Collected data entries:
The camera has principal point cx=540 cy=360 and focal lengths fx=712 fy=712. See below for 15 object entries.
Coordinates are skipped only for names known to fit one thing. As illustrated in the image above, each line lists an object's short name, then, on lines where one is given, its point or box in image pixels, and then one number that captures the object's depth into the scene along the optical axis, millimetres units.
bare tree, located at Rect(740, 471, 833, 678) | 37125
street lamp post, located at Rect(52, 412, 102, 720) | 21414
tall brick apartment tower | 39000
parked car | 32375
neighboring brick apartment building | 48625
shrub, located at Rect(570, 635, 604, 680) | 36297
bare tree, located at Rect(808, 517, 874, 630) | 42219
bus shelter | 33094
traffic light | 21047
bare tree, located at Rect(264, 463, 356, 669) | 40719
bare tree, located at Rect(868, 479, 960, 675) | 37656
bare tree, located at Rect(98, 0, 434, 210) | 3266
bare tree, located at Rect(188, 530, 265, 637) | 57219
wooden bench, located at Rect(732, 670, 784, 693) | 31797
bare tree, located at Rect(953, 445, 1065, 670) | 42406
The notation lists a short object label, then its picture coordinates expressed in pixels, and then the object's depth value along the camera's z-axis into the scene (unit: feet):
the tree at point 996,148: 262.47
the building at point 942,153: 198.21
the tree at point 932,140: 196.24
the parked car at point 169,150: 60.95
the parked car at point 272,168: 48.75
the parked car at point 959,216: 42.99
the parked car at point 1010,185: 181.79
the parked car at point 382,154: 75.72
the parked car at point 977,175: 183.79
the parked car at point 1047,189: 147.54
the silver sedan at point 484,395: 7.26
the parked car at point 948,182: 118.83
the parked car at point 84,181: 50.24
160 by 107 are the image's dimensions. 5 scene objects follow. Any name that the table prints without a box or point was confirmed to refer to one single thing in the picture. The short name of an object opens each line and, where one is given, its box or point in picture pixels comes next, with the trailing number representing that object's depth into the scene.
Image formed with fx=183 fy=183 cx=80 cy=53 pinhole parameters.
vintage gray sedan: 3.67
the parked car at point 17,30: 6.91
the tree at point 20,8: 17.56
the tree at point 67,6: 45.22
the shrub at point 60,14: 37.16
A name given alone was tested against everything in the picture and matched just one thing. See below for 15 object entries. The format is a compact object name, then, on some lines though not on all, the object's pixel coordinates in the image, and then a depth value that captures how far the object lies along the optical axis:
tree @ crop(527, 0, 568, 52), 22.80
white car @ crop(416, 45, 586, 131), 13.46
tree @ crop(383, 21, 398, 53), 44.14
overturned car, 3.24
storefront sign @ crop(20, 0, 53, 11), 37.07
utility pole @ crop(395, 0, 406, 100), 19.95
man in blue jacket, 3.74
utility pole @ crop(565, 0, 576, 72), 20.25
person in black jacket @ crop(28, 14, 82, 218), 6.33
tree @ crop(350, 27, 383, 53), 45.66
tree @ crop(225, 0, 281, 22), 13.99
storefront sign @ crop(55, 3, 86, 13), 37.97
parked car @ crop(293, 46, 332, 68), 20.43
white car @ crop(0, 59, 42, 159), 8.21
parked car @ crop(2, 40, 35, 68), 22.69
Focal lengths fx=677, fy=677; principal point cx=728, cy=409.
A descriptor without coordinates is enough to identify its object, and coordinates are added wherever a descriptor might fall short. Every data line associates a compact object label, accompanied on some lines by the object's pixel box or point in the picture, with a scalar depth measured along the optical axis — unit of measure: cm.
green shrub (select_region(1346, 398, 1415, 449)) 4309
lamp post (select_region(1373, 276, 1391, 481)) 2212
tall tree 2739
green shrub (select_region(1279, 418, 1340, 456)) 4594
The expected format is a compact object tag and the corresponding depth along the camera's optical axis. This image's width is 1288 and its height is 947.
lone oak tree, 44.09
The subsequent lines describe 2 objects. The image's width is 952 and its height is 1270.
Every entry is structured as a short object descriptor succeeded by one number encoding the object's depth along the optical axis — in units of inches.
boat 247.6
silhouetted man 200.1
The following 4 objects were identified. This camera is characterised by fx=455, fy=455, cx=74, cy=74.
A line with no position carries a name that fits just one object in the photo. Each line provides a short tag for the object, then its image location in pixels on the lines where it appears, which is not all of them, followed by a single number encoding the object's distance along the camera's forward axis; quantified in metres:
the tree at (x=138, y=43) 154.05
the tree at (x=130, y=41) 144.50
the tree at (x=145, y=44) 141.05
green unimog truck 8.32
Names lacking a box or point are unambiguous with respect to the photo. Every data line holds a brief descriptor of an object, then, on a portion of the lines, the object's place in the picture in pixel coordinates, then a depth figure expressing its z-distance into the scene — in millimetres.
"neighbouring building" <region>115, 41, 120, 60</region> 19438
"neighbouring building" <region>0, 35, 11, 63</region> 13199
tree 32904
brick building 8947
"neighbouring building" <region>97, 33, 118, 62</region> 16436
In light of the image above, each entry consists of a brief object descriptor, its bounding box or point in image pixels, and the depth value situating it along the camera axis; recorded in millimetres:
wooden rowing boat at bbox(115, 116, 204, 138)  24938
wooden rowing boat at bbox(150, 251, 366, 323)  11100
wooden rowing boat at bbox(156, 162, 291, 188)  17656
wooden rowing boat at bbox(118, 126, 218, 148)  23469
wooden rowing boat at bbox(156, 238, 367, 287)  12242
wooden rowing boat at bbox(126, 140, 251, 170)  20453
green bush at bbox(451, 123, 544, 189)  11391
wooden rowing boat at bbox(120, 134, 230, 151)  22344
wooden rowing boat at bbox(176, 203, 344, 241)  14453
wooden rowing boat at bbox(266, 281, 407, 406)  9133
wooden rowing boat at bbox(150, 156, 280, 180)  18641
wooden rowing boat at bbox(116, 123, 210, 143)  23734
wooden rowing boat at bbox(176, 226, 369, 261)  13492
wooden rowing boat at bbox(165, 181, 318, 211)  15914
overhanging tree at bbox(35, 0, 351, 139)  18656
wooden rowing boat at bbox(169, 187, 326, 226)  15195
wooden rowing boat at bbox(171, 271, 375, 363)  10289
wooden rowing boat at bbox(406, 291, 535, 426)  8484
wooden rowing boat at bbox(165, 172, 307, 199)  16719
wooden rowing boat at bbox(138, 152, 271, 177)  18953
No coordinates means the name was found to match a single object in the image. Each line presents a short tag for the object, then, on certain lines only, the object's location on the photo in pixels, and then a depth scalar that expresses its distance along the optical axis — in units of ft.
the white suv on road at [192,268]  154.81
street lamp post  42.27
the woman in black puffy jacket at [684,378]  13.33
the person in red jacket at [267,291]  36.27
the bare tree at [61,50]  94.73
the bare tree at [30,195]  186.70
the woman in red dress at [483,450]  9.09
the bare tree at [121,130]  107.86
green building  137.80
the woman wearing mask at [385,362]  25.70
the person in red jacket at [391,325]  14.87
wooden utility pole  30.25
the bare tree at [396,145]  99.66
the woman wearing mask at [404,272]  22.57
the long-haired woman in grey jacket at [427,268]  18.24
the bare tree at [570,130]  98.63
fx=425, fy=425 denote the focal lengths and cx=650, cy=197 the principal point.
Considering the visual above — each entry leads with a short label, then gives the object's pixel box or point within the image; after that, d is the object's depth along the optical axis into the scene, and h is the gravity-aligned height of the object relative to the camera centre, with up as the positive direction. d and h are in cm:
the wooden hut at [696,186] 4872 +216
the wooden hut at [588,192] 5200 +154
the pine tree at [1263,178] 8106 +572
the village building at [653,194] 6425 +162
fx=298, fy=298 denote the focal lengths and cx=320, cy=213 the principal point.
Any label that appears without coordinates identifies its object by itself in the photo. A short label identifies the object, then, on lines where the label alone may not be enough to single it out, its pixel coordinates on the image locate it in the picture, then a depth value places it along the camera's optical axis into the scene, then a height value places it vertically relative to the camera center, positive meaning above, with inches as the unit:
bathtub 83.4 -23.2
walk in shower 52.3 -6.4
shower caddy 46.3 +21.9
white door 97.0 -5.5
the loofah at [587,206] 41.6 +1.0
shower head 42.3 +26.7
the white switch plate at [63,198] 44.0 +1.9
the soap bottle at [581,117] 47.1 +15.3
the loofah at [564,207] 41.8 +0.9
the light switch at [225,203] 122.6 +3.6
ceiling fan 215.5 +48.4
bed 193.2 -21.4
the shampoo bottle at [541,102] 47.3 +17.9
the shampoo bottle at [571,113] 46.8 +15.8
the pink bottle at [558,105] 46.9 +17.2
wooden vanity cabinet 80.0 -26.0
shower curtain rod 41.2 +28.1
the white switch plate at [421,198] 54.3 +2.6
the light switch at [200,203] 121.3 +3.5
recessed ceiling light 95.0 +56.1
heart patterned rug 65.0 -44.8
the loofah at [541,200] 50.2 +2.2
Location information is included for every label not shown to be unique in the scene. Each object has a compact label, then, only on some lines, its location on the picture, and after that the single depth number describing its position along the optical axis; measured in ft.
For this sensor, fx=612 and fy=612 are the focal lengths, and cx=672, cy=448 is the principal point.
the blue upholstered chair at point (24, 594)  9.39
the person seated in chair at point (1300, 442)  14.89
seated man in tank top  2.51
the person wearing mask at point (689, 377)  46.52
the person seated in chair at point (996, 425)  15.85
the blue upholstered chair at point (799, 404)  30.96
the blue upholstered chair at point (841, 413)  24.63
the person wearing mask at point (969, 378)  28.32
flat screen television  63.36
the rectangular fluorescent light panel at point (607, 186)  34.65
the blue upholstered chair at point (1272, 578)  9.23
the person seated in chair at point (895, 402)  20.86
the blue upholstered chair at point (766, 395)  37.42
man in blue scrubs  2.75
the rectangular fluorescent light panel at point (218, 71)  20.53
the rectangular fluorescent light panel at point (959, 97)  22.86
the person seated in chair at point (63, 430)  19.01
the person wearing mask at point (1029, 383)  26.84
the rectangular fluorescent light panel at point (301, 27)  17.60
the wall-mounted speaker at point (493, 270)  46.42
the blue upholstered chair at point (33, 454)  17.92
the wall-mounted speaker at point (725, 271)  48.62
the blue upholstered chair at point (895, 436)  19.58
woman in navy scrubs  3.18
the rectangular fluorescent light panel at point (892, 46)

= Your instructions =
The lines from the start of the entries above through the line containing "the parked car at point 382,154: 75.72" are the ones to return, please; copy them exactly and include both ends.

= Response below =
The camera has principal point cx=540 cy=360 and focal lengths fx=712 fy=712. See below for 15 object entries.
Coordinates are skipped only for names known to fit one thing. As illustrated in the image above, each line lists an object's short name, then, on lines where one is given, its point or box in image pixels, and then one number that captures the object's depth into the scene along the optical axis, millimetres units.
bare tree, located at Rect(740, 471, 833, 678) | 37125
street lamp post, located at Rect(52, 412, 102, 720) | 21414
tall brick apartment tower | 39000
parked car | 32375
neighboring brick apartment building | 48625
shrub, located at Rect(570, 635, 604, 680) | 36297
bare tree, located at Rect(808, 517, 874, 630) | 42219
bus shelter | 33094
traffic light | 21047
bare tree, located at Rect(264, 463, 356, 669) | 40719
bare tree, located at Rect(868, 479, 960, 675) | 37656
bare tree, located at Rect(98, 0, 434, 210) | 3266
bare tree, located at Rect(188, 530, 265, 637) | 57219
wooden bench, located at Rect(732, 670, 784, 693) | 31797
bare tree, located at Rect(953, 445, 1065, 670) | 42406
The notation lists a short object label, then its picture coordinates expressed in pixels, and then the object's depth value along the camera's z-axis into the scene (unit: feet):
the tree at point 996,148: 262.47
the building at point 942,153: 198.21
the tree at point 932,140: 196.24
the parked car at point 169,150: 60.95
the parked car at point 272,168: 48.75
the parked car at point 959,216: 42.99
the parked car at point 1010,185: 181.79
the parked car at point 382,154: 75.72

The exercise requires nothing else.